• JOB ITEM:
Locate each line in the records below that contains the string "contract" with the same capitalization, and copy those lines.
- - -
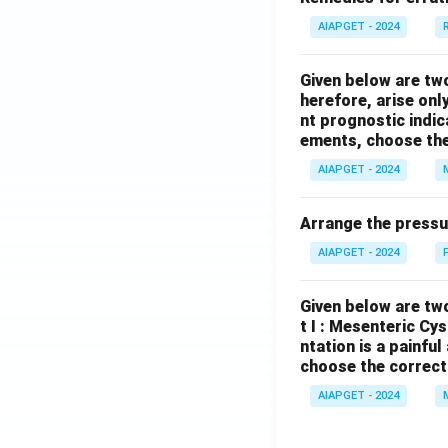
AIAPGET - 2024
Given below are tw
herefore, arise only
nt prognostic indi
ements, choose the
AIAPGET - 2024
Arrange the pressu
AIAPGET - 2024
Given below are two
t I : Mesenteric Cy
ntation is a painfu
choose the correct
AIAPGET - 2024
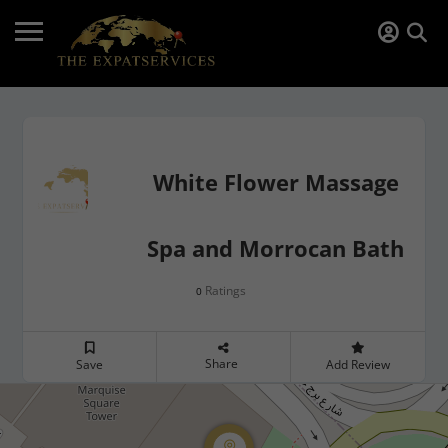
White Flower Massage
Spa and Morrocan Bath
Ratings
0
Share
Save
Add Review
- - -
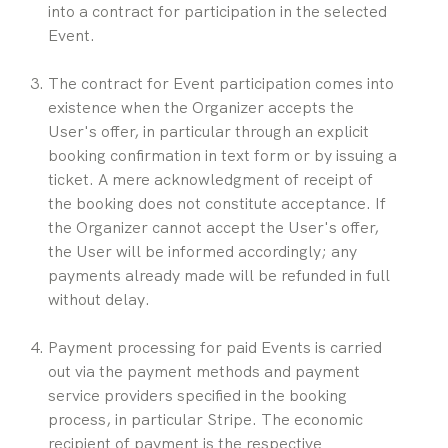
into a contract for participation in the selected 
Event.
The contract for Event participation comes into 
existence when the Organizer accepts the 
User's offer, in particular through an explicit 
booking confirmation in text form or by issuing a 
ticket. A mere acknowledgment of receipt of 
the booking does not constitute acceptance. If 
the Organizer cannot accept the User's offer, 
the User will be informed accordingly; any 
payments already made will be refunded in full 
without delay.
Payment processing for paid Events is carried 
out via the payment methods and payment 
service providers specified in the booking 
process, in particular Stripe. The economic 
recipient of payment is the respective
- - -
• EXERCISE RESPONSE:
into a contract for participation in the selected 
The contract for Event participation comes into 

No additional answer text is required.